わずか3年で月間12億PVにまで成長した「NAVERまとめ」。本企画では、NHN JAPANウェブサービス本部サービス企画1室室長の島村武志氏の話を基に、その裏で行われた施策や、運営側の考えをレポートしている。
前回は立上げ時の考えとインセンティブプログラムの話を中心に紹介したが、今回は改善に向けた取り組みや、その指針について取り上げていこう。
<前編はこちら>
まとめ作成者を増やすために
――まとめ作成者を増やすためにどのようなことをしましたか。
NHN JAPANウェブサービス本部サービス企画1室室長の島村武志氏 |
島村 : とにかく理由、動機づけを提供することを意識していました。
前回説明したインセンティブプログラムによる報酬も動機の1つではありますが、動き出すきっかけは人によって違います。例えば、「インセンティブプログラムがあるから」ではなく、「人に注目されるコンテンツを作りたい」と考えている人もいる。それぞれの意向をフォローできる環境を作るという意識で改善を進めてきました。
いずれにしても、大切なのは、ユーザーが動き出したいと考えたときに、すぐに始められる環境を整えておくことだと思います。各個人が自分の得意な分野で情報をまとめるサービスが「NAVERまとめ」ですが、同じことはブログサービスを使ってできないこともありません。しかし、それをきれいに作るには多少のHTMLを組む必要がありますし、収益を得るには、アフィリエイトサービスの登録なども必要になります。専門知識を持っていなければ、勉強から始めなければならないでしょう。そういった面倒な作業の一切をサービス側で受け持つので、ユーザーには"まとめ作業"だけに集中してほしい。そういう環境を提供しているのが「NAVERまとめ」なんです。

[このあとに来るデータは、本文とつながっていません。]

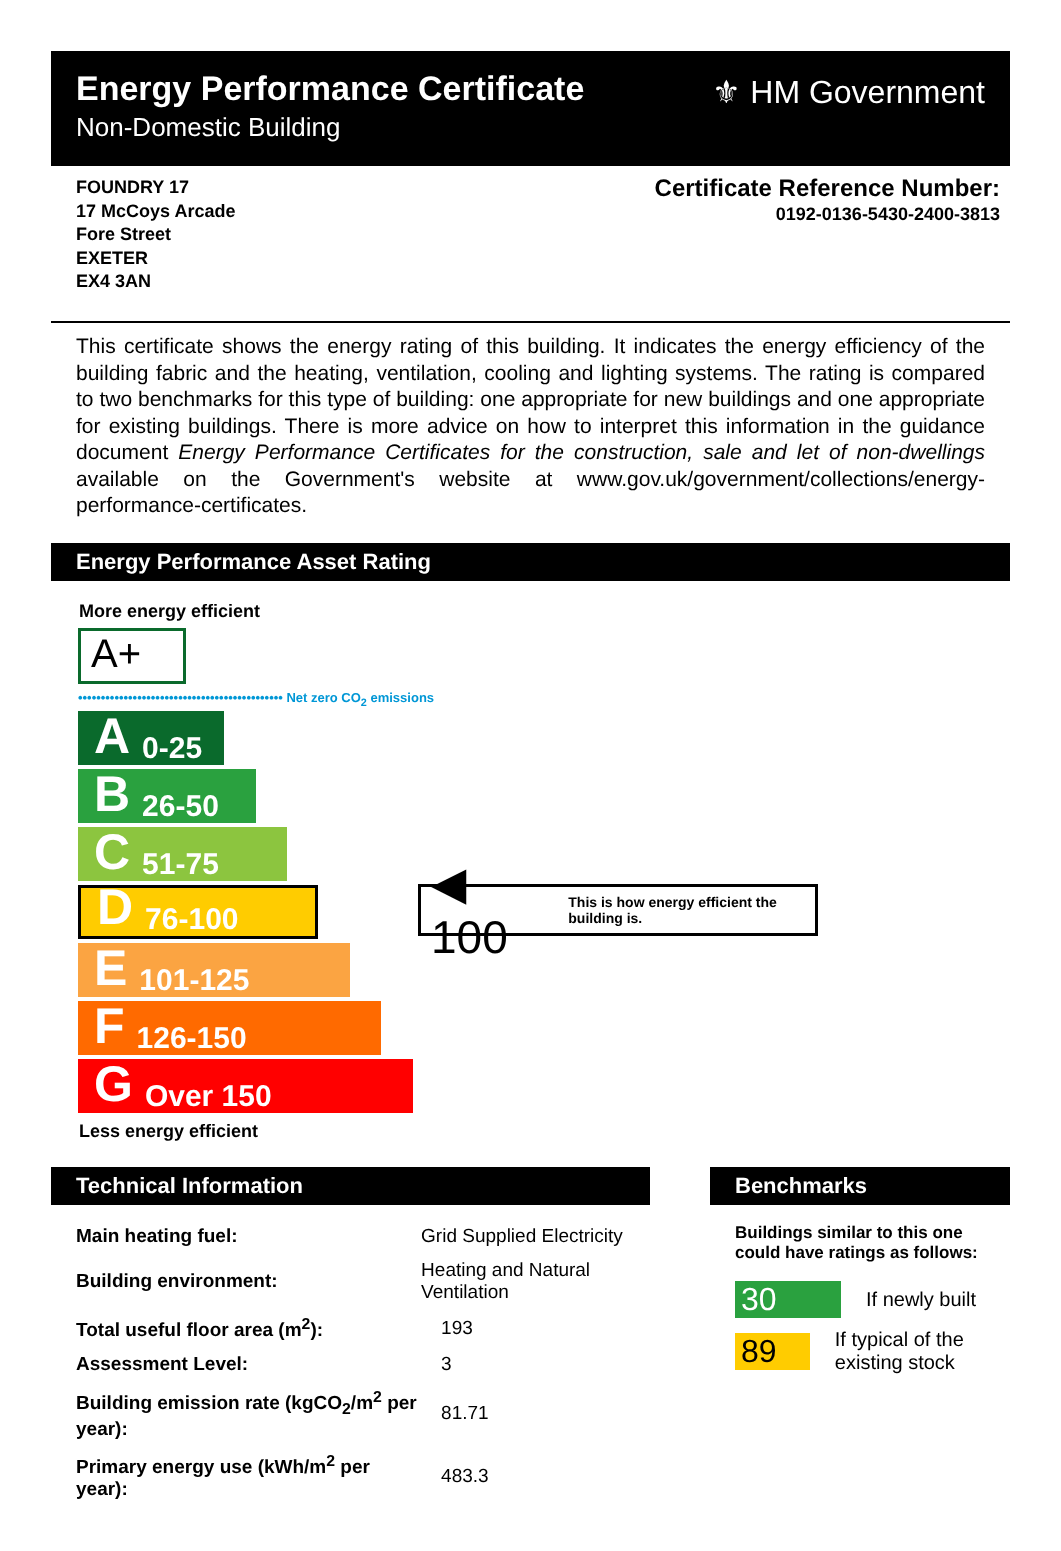Energy Performance Certificate
Non-Domestic Building
⚜ HM Government
FOUNDRY 17
17 McCoys Arcade
Fore Street
EXETER
EX4 3AN
Certificate Reference Number:
0192-0136-5430-2400-3813
This certificate shows the energy rating of this building. It indicates the energy efficiency of the building fabric and the heating, ventilation, cooling and lighting systems. The rating is compared to two benchmarks for this type of building: one appropriate for new buildings and one appropriate for existing buildings. There is more advice on how to interpret this information in the guidance document Energy Performance Certificates for the construction, sale and let of non-dwellings available on the Government's website at www.gov.uk/government/collections/energy-performance-certificates.
Energy Performance Asset Rating
More energy efficient
A+
••••••••••••••••••••••••••••••••••••••••••••• Net zero CO<sub>2</sub> emissions
A 0-25
B 26-50
C 51-75
D 76-100
◀ 100 This is how energy efficient the building is.
E 101-125
F 126-150
G Over 150
Less energy efficient
Technical Information
| Main heating fuel: | Grid Supplied Electricity |
| Building environment: | Heating and Natural Ventilation |
| Total useful floor area (m<sup>2</sup>): | 193 |
| Assessment Level: | 3 |
| Building emission rate (kgCO<sub>2</sub>/m<sup>2</sup> per year): | 81.71 |
| Primary energy use (kWh/m<sup>2</sup> per year): | 483.3 |
Benchmarks
Buildings similar to this one could have ratings as follows:
30
If newly built
89
If typical of the existing stock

ただ、ここで気を付けなければいけないのは、"すぐに始められる"ことだけに捉われてはいけないということです。ただただハードルを下げて、「すぐに飛べますよ」としても、その場所が魅力的でなければ、ユーザーから「ハードルを飛ぶ理由がない」と言われてしまいます。ハードルが低い、易しいというのは良い面ももちろんありますが、易しくするだけ正義ではないんです。
――「NAVERまとめ」で禁止していることはありますか。
島村 : まず、アダルト関連は禁止しています。そして「人を不幸にすること」、「ほかのコンテンツホルダーを不幸にすること」は禁止です。すべてを転載することも禁止ですし、ユーザーを騙す記事を「釣り記事」というんですが、釣り記事も禁止です。
とにかく、ユーザーやコンテンツホルダーががっかりするようなものを出さない。これは徹底しています。
それでも不正を働くユーザーは存在します。それを極力減らすために、不正をしても無意味な世界をつくりたいと思っています。「NAVERまとめ」では、真面目にやる人、誠意を持って行動する人を支援したい。そういった人たちに、ここは自分が活躍できる場だと思ってもらいたい。
そのためにも、試行錯誤しながら不正行為を自動検知する取り組みも行っています。不正の方法も多様化しているので、日々戦いです(笑)。